● ASSIGNMENT:
What lines of the material below hold the string "three"? Copy them out.

● SOURCE INFORMATION:
- - - - - - -

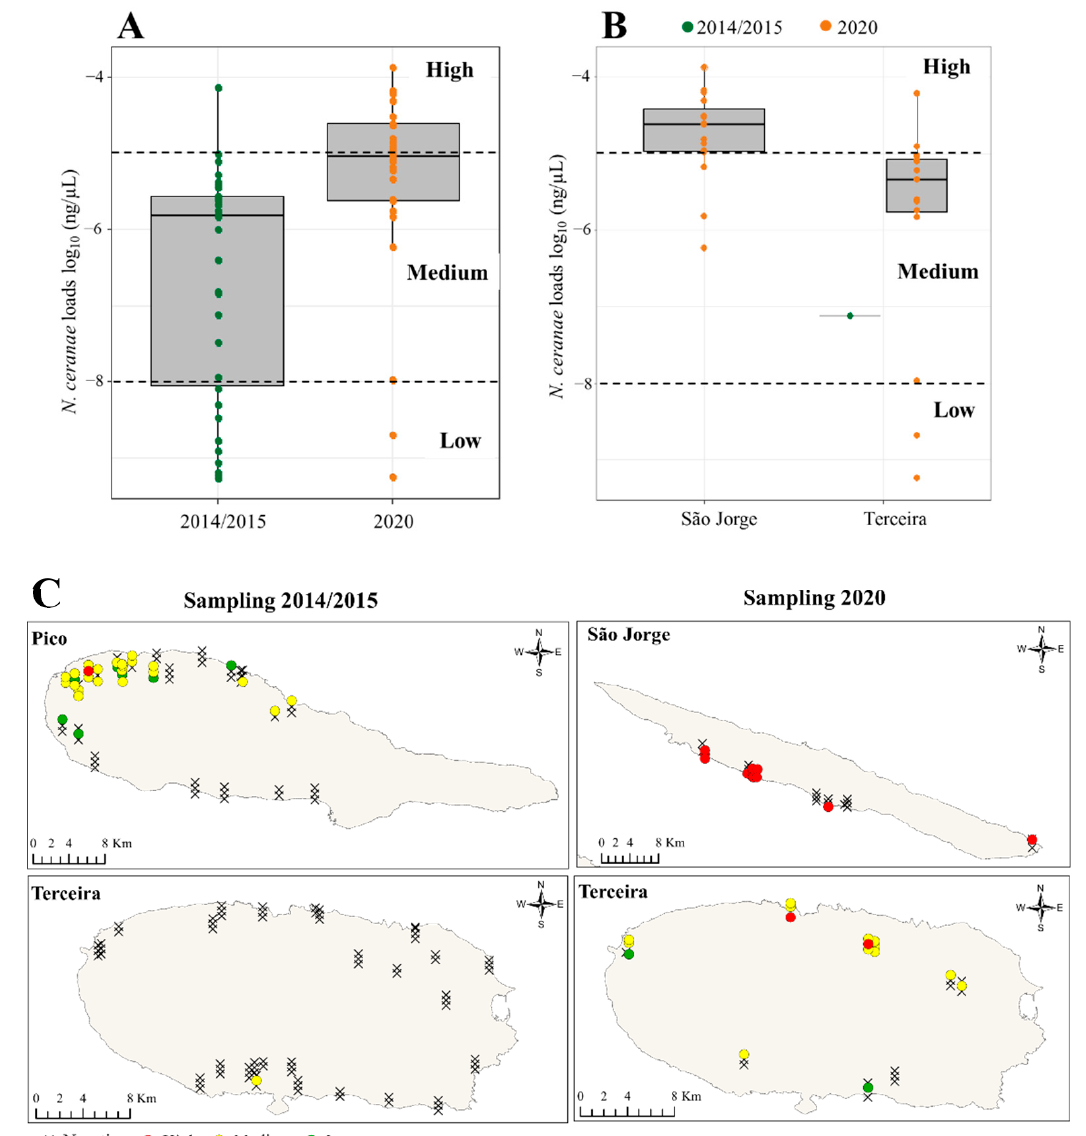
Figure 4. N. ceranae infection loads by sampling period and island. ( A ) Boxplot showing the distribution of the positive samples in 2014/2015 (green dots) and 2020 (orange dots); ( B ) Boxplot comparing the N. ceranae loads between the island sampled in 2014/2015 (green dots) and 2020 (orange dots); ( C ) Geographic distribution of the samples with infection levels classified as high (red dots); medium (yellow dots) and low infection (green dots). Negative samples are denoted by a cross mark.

- - - - - - -

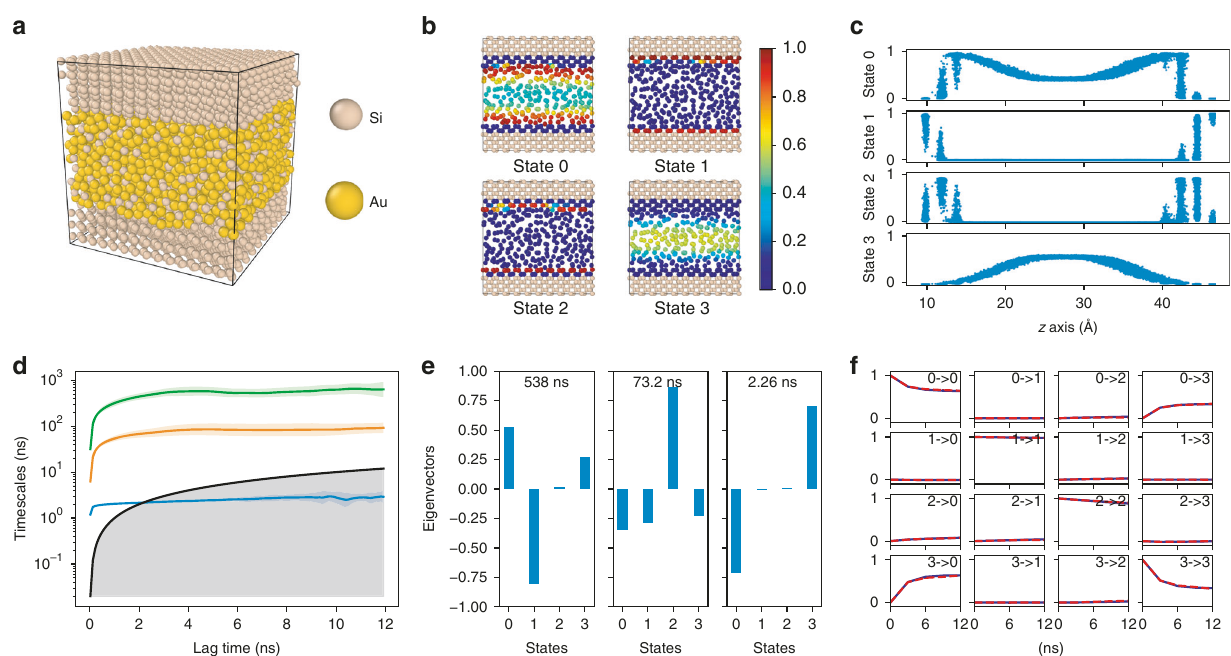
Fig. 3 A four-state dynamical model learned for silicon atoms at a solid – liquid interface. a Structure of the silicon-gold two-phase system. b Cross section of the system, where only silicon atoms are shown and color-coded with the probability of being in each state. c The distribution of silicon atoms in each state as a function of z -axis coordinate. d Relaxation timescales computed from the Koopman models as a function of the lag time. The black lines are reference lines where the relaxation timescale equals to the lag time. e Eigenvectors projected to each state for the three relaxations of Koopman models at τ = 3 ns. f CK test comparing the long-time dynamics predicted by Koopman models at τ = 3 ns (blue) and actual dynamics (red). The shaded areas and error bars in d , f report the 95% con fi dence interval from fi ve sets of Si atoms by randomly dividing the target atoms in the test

- - - - - - -

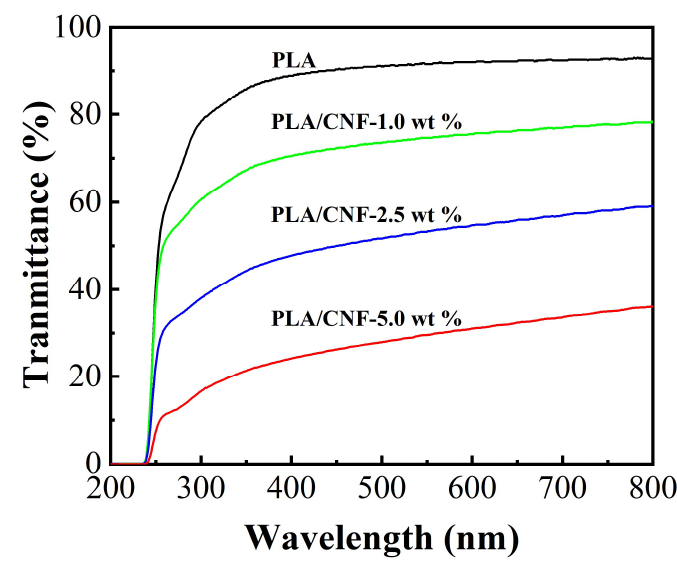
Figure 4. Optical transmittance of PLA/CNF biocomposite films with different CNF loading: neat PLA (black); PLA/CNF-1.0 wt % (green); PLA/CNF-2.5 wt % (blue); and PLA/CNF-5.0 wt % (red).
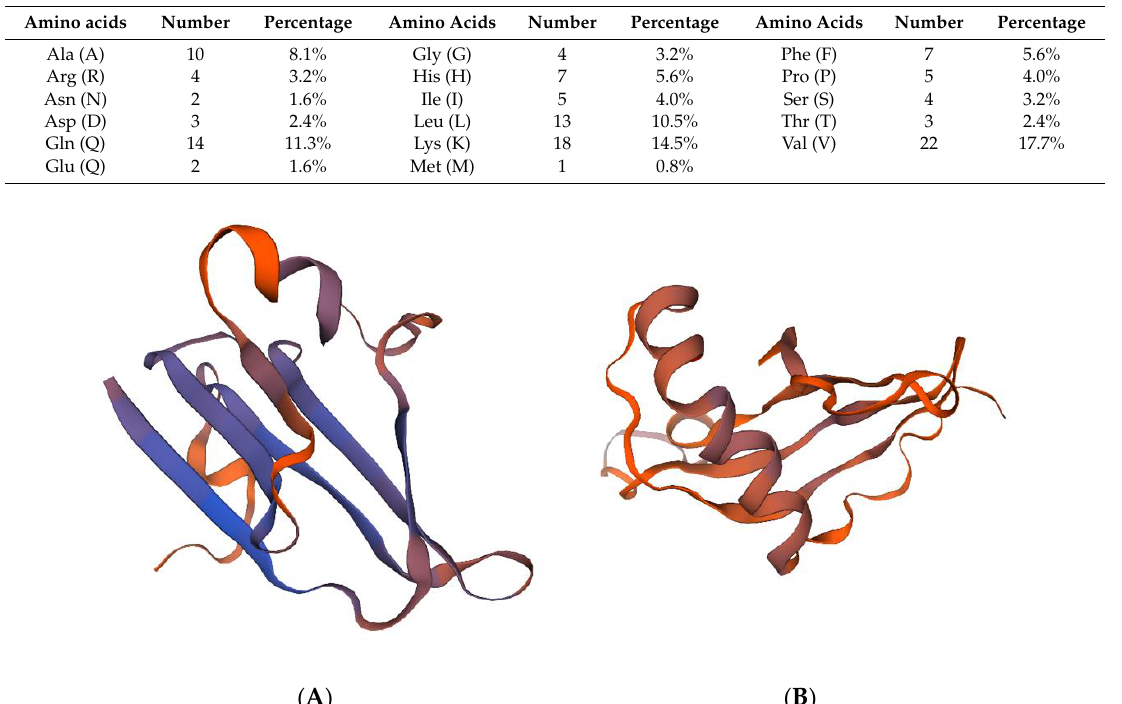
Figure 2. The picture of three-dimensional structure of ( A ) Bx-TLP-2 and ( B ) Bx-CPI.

- - - - - - -

● PROBLEM SOLUTION:
Fig. 3 A four-state dynamical model learned for silicon atoms at a solid – liquid interface. a Structure of the silicon-gold two-phase system. b Cross section of the system, where only silicon atoms are shown and color-coded with the probability of being in each state. c The distribution of silicon atoms in each state as a function of z -axis coordinate. d Relaxation timescales computed from the Koopman models as a function of the lag time. The black lines are reference lines where the relaxation timescale equals to the lag time. e Eigenvectors projected to each state for the three relaxations of Koopman models at τ = 3 ns. f CK test comparing the long-time dynamics predicted by Koopman models at τ = 3 ns (blue) and actual dynamics (red). The shaded areas and error bars in d , f report the 95% con fi dence interval from fi ve sets of Si atoms by randomly dividing the target atoms in the test
Figure 2. The picture of three-dimensional structure of ( A ) Bx-TLP-2 and ( B ) Bx-CPI.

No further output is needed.